Alex Rousskov [Wed, 28 Aug 2024 21:01:15 +0000 (21:01 +0000)]
Reject config with unknown directives before committing to it (#1897)
Ideally, we want to reject configurations with unknown directives before
applying any configuration changes that correspond to known directives,
but current apply-as-you-parse architecture makes that impractical.

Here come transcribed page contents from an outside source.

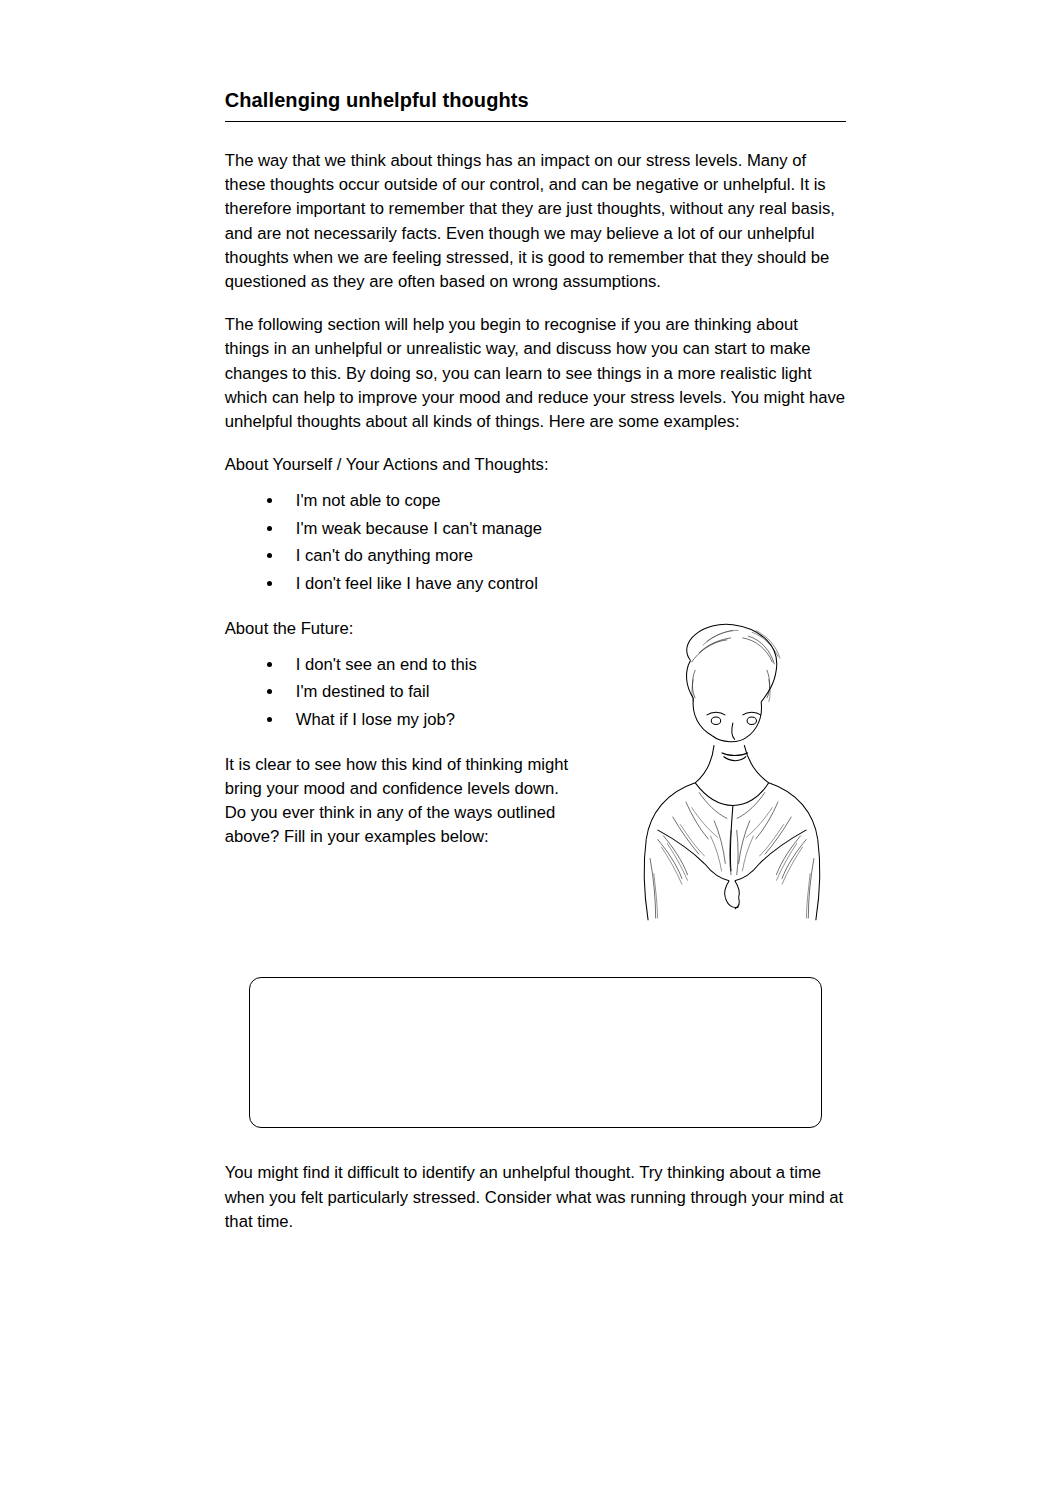Challenging unhelpful thoughts
The way that we think about things has an impact on our stress levels. Many of these thoughts occur outside of our control, and can be negative or unhelpful. It is therefore important to remember that they are just thoughts, without any real basis, and are not necessarily facts. Even though we may believe a lot of our unhelpful thoughts when we are feeling stressed, it is good to remember that they should be questioned as they are often based on wrong assumptions.
The following section will help you begin to recognise if you are thinking about things in an unhelpful or unrealistic way, and discuss how you can start to make changes to this. By doing so, you can learn to see things in a more realistic light which can help to improve your mood and reduce your stress levels. You might have unhelpful thoughts about all kinds of things. Here are some examples:
About Yourself / Your Actions and Thoughts:
I'm not able to cope
I'm weak because I can't manage
I can't do anything more
I don't feel like I have any control
About the Future:
I don't see an end to this
I'm destined to fail
What if I lose my job?
It is clear to see how this kind of thinking might bring your mood and confidence levels down.
Do you ever think in any of the ways outlined above? Fill in your examples below:
You might find it difficult to identify an unhelpful thought. Try thinking about a time when you felt particularly stressed. Consider what was running through your mind at that time.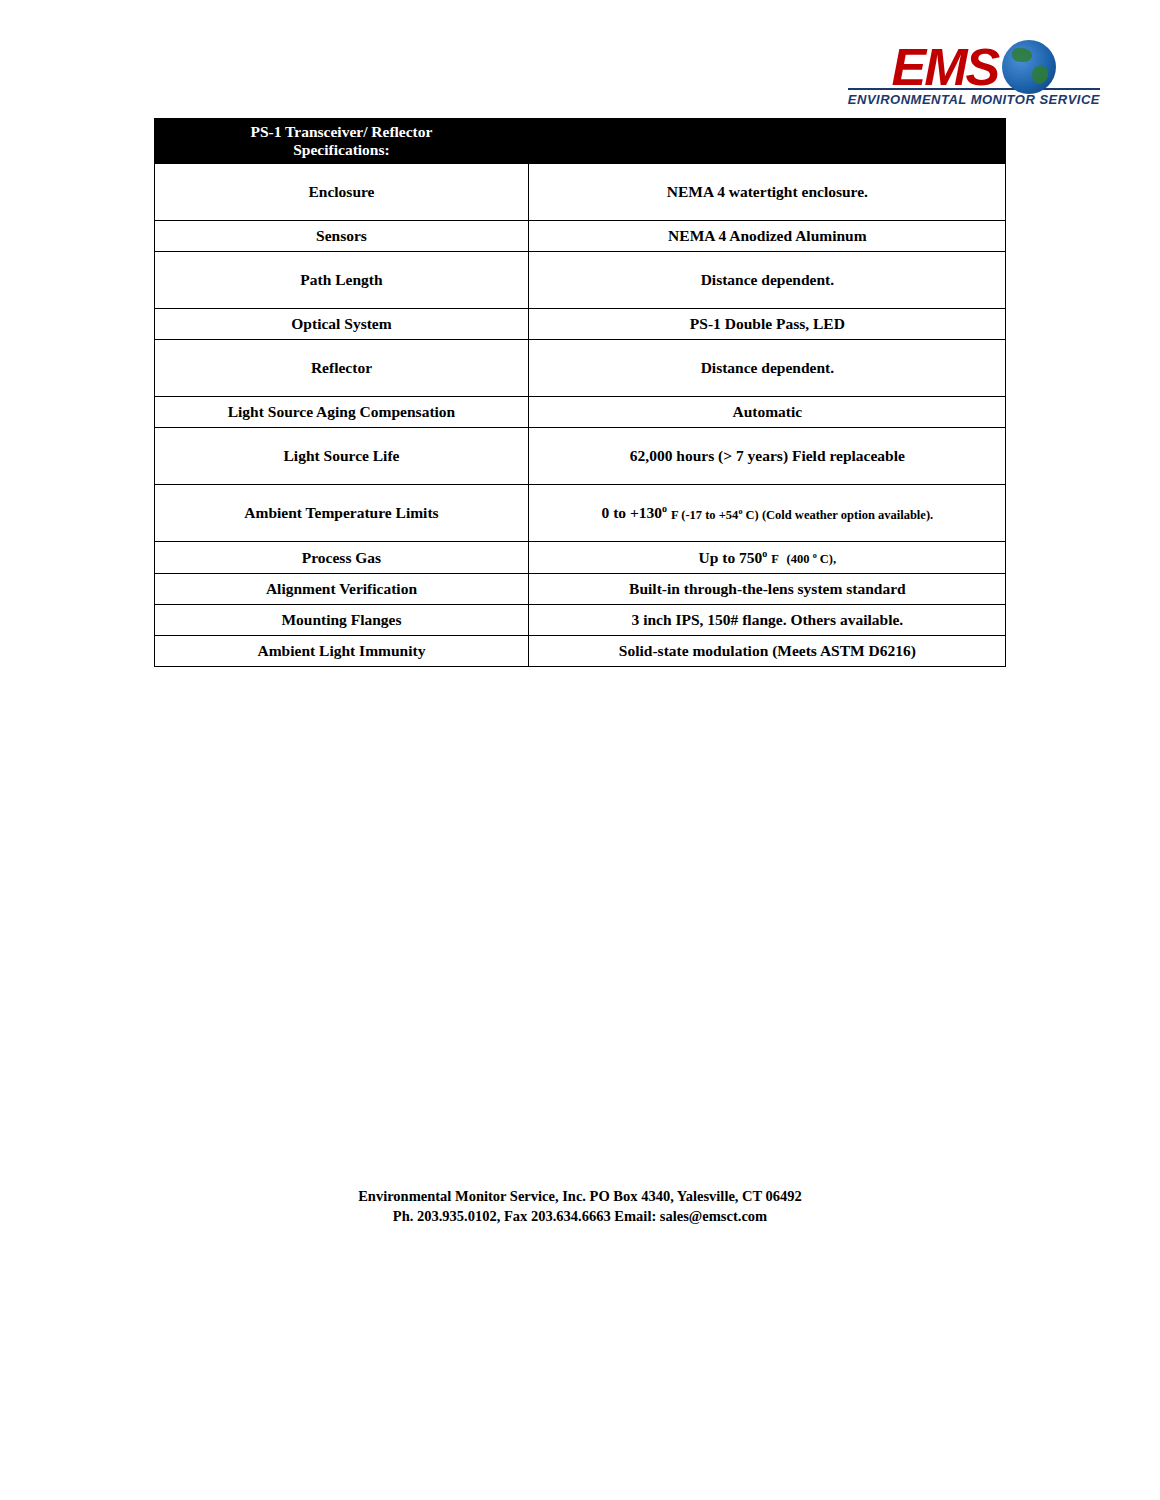EMS
ENVIRONMENTAL MONITOR SERVICE
| PS-1 Transceiver/ Reflector Specifications: | |
| Enclosure | NEMA 4 watertight enclosure. |
| Sensors | NEMA 4 Anodized Aluminum |
| Path Length | Distance dependent. |
| Optical System | PS-1 Double Pass, LED |
| Reflector | Distance dependent. |
| Light Source Aging Compensation | Automatic |
| Light Source Life | 62,000 hours (> 7 years) Field replaceable |
| Ambient Temperature Limits | 0 to +130 o F (-17 to +54 o C) (Cold weather option available). |
| Process Gas | Up to 750 o F (400 o C), |
| Alignment Verification | Built-in through-the-lens system standard |
| Mounting Flanges | 3 inch IPS, 150# flange. Others available. |
| Ambient Light Immunity | Solid-state modulation (Meets ASTM D6216) |
Environmental Monitor Service, Inc. PO Box 4340, Yalesville, CT 06492
Ph. 203.935.0102, Fax 203.634.6663 Email: sales@emsct.com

Pending smooth reconfiguration refactoring will make that possible, but
we can make a step towards that ideal future now.
Rejecting bad configurations before calling configDoConfigure() reduces
the set of configuration errors that Squid can detect in one execution
(because configDoConfigure() error-checking code is not reached), but
that small reduction is a lesser evil compared to running
configDoConfigure() with a clearly broken config, especially when we are
going to kill Squid anyway. While many legacy parse_foo() functions do
apply significant changes before configDoConfigure(), we cannot easily
prevent that (for now). We can easily prevent configDoConfigure().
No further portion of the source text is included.